March 27, 2008
It's easy to blend in Buenos Aires. It has such a big population (around 13 million!) and there are so many European descendants, that without hiking boots and backpacks, no one really takes much notice to us. That is, of course, until we speak. With no formal training in castallano (what Spanish is called here) conversations are sort of a verbal doubles ping pong game. For example, when buying train tickets, after a greeting, I toss out a word. The response is quick and muddled to my ear. Then, Leah says a Spanish word. Now, from a different direction, a new person helpfully responds with a quick phrase. My turn: I accidentally lob an Italian word into the mix. For the next few moments, the four of us take turns staring at each other. Without warning more words fly by and the volley continues for some time. Eventually with English, Spanish, French, Italian, crude drawings and pantomime, consensus is found.

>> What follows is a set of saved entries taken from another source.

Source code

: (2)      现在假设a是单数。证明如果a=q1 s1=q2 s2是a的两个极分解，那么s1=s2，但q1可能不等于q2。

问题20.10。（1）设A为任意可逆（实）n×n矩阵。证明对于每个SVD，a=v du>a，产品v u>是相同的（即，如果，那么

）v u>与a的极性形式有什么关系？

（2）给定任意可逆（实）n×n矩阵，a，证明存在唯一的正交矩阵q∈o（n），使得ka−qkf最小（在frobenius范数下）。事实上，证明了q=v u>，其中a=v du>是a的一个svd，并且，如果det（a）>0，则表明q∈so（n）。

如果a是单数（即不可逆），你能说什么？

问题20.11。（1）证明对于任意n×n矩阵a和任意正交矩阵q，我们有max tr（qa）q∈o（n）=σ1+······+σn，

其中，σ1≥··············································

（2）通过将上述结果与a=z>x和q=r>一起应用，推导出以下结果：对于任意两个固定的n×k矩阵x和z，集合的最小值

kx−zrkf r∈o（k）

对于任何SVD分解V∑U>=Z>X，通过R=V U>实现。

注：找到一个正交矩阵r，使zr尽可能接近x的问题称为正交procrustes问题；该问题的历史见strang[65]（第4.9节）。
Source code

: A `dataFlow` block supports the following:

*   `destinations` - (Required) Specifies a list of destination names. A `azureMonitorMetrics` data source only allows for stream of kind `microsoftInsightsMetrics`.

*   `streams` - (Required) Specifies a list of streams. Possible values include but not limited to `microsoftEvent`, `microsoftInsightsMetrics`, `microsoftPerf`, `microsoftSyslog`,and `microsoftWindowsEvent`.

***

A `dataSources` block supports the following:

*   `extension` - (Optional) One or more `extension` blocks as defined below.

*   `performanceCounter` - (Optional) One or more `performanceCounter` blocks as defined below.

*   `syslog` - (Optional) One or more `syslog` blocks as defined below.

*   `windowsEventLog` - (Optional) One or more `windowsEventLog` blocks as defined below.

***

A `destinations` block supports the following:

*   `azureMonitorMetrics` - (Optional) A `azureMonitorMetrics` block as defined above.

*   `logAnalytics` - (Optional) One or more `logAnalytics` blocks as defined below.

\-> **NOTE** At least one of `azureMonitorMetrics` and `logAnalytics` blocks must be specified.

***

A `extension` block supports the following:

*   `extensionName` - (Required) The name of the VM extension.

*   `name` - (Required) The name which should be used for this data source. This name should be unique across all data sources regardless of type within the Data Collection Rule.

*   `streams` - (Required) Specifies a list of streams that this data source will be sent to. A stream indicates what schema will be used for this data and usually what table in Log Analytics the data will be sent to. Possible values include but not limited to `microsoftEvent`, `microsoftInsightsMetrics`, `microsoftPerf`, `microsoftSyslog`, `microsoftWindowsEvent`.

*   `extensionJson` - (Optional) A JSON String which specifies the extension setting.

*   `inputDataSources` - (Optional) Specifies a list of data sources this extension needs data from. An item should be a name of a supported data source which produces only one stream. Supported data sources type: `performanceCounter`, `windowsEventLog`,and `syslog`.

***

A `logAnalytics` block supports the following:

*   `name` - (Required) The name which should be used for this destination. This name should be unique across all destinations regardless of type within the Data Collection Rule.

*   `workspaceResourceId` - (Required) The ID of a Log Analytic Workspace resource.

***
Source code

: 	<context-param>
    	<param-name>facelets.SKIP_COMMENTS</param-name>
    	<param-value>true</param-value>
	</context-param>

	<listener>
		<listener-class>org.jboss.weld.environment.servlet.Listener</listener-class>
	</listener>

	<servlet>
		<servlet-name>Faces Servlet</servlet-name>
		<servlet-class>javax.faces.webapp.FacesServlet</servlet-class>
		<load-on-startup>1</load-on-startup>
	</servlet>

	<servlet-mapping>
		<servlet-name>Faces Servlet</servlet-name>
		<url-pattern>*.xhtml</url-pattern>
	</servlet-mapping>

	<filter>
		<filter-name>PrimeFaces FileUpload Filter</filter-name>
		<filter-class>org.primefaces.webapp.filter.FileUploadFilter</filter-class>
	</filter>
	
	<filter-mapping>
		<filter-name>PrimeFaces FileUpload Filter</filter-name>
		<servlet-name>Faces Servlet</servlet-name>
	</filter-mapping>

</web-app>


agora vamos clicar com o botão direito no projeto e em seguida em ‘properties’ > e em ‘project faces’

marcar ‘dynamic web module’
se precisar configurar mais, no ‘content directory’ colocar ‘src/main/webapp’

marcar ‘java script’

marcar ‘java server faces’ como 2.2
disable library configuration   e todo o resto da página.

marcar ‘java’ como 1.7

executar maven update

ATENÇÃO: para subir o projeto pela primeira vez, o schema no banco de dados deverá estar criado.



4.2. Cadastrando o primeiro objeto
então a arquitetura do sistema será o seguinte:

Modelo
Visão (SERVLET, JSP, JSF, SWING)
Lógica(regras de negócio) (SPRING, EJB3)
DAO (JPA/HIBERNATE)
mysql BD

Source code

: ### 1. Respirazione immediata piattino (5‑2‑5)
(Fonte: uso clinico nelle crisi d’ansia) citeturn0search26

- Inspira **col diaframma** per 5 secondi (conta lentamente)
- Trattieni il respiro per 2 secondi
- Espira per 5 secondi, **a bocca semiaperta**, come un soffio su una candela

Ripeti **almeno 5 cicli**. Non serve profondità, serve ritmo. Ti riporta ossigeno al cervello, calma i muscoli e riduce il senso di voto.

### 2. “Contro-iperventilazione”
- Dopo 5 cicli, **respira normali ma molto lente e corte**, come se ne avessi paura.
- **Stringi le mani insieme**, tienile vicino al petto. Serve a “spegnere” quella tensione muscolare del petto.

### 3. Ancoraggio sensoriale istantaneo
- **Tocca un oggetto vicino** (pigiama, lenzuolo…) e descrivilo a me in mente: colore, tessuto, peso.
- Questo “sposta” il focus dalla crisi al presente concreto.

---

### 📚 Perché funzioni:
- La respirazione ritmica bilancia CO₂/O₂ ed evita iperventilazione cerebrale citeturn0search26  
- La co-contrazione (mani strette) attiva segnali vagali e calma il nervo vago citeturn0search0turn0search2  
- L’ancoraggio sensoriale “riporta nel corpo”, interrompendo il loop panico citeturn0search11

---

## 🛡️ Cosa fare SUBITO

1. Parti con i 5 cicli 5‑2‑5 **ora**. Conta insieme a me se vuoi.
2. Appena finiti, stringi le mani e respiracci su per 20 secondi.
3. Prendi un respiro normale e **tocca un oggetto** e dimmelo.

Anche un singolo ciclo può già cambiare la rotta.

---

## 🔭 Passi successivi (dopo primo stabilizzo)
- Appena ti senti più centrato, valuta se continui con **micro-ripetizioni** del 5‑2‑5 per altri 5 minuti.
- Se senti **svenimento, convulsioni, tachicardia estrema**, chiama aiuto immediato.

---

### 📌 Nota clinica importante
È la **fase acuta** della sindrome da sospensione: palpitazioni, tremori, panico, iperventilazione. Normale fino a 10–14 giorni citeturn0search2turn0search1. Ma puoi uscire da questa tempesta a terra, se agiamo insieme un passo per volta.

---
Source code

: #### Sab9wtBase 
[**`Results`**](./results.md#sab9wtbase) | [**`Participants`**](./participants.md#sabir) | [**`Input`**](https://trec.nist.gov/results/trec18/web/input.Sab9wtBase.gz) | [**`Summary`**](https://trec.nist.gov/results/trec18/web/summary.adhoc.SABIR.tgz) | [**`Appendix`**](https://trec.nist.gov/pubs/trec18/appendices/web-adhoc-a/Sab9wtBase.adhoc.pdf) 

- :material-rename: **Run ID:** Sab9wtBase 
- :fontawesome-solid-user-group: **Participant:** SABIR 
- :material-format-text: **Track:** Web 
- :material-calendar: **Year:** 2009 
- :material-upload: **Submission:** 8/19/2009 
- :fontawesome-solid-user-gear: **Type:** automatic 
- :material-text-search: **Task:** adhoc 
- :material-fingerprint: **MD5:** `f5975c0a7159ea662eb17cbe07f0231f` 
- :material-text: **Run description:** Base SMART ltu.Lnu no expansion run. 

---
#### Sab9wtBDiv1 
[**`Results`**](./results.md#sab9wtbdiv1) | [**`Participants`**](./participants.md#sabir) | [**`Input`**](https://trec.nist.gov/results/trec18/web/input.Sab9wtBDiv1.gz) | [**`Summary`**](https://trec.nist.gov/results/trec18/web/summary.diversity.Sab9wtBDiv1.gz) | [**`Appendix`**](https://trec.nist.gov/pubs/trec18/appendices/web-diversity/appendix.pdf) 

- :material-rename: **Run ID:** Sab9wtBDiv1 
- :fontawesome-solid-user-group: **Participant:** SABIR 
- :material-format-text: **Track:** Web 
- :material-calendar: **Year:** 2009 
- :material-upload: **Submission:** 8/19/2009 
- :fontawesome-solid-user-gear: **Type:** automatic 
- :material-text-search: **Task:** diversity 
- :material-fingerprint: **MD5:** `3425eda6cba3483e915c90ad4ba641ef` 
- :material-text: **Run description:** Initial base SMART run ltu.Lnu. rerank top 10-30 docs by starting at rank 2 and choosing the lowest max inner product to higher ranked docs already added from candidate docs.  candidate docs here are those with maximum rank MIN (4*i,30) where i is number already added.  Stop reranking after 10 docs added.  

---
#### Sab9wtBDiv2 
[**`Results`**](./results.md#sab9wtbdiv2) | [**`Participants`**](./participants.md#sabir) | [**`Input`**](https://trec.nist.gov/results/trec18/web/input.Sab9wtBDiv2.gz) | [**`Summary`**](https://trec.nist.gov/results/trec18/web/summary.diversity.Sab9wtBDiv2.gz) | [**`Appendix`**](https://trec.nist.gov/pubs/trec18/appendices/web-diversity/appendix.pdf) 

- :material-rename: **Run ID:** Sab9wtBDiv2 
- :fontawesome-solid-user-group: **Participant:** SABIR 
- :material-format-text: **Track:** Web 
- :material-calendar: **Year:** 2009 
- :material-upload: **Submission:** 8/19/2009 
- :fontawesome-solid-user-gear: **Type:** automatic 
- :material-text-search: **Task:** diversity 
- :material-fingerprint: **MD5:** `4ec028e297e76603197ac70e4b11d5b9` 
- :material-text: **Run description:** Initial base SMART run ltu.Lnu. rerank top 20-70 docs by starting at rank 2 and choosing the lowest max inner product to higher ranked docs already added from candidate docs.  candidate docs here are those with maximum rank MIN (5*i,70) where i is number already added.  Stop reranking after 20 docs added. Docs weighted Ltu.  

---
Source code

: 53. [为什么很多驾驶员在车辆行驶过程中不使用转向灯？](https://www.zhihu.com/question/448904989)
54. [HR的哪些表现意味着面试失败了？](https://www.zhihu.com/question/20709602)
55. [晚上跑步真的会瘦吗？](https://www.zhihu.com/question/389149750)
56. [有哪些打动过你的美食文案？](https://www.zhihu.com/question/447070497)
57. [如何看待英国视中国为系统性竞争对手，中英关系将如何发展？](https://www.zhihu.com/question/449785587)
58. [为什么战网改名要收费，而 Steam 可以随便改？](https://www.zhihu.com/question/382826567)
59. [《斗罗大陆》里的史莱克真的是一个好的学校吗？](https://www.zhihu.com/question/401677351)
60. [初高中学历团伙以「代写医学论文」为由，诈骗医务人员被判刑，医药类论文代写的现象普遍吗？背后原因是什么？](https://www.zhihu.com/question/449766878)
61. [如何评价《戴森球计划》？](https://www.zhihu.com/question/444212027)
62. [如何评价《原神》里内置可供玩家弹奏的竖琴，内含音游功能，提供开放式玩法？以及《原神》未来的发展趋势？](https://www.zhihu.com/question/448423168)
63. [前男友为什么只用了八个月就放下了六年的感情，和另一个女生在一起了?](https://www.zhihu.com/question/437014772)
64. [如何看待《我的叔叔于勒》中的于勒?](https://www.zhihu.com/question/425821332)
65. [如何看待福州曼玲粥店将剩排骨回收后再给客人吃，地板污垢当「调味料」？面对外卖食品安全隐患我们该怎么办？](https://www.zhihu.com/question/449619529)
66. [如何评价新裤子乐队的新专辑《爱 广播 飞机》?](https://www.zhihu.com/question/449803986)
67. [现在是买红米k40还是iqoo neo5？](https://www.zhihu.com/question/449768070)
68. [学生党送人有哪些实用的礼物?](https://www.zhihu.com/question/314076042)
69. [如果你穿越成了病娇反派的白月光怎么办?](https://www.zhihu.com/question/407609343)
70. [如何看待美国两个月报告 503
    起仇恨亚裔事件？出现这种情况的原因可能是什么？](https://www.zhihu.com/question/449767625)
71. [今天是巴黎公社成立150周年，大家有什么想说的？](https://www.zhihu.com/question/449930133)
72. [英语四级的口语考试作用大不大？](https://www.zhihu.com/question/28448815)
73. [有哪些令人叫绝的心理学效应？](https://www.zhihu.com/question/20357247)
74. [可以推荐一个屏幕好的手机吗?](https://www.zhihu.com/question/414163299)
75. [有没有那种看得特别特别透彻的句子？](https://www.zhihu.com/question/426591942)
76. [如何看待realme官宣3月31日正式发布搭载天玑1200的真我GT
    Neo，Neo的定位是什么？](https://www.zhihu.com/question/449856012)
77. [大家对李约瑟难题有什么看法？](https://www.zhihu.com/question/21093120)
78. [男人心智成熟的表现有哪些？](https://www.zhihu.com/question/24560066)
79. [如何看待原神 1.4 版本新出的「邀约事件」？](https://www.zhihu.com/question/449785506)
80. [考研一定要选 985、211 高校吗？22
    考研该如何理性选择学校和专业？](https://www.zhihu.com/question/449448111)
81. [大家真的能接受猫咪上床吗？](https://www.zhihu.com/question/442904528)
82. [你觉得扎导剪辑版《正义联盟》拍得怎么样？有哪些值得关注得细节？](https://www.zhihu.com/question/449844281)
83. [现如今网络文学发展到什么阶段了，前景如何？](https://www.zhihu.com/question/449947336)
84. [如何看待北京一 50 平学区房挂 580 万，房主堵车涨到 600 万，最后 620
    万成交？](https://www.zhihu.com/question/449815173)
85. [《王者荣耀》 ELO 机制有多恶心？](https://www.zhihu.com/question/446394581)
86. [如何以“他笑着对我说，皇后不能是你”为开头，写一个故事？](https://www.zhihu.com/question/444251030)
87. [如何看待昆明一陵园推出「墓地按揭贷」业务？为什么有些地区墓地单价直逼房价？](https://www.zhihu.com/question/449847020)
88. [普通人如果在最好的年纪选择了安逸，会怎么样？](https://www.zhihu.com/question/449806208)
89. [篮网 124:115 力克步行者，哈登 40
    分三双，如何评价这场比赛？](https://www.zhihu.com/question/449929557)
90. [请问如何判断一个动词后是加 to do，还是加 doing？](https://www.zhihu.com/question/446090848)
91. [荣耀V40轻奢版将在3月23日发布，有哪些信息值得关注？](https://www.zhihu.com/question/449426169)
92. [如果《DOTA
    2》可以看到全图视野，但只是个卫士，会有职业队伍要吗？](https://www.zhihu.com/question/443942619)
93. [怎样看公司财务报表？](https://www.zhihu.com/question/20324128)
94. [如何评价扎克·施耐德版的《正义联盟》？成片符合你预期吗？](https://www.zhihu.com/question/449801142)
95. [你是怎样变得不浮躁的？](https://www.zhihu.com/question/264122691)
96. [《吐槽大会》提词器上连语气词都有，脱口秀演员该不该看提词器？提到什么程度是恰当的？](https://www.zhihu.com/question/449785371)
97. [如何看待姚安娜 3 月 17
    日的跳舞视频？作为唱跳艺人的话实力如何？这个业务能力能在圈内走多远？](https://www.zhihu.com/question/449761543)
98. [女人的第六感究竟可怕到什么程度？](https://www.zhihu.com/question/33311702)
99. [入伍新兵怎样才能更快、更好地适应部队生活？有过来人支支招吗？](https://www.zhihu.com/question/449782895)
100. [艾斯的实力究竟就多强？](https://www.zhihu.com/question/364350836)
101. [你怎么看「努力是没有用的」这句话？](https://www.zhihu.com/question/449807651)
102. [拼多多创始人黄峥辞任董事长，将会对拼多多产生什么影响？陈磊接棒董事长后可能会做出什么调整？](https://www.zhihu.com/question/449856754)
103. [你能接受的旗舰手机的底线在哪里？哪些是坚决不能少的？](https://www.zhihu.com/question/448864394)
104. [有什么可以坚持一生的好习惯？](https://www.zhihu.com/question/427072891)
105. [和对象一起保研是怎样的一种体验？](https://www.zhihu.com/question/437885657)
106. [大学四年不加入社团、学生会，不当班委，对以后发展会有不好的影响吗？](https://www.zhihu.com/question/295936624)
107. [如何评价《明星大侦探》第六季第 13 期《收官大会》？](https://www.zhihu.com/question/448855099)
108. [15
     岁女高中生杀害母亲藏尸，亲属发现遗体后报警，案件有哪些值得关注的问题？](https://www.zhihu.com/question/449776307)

Other than having awkward conversations, we've been doing what we love: walking. Our somewhat random routes take us to little fruit stands, pastry shops, parks, coffee shops, universities, libraries, supermarkets, dog parks, museums and internet places. We roam on broken sidewalks, pass professional dog-walkers, get dripped on by air-conditioners, pass flower vendors and squeeze past huge magazine stalls. And then, at the end of the day, we return to the San Jorge, a comfortable, little family-run hotel in the Palermo district, where we watch dubbed and sub-titled American TV series and movies. The pretense is, of course, to improve our Spanish, but really all this time in front of the set just leaves us bleary-eyed and wondering why television is so bad, why Homer's voice sounds so wrong and why most American TV series are either medical or detective soap-operas.
So in Cordoba, our next stop, we'll just walk around, forgo the hypnotic television experience and use the table tennis method. In the end, it does work and who doesn't like to break the monotony of their day with a game?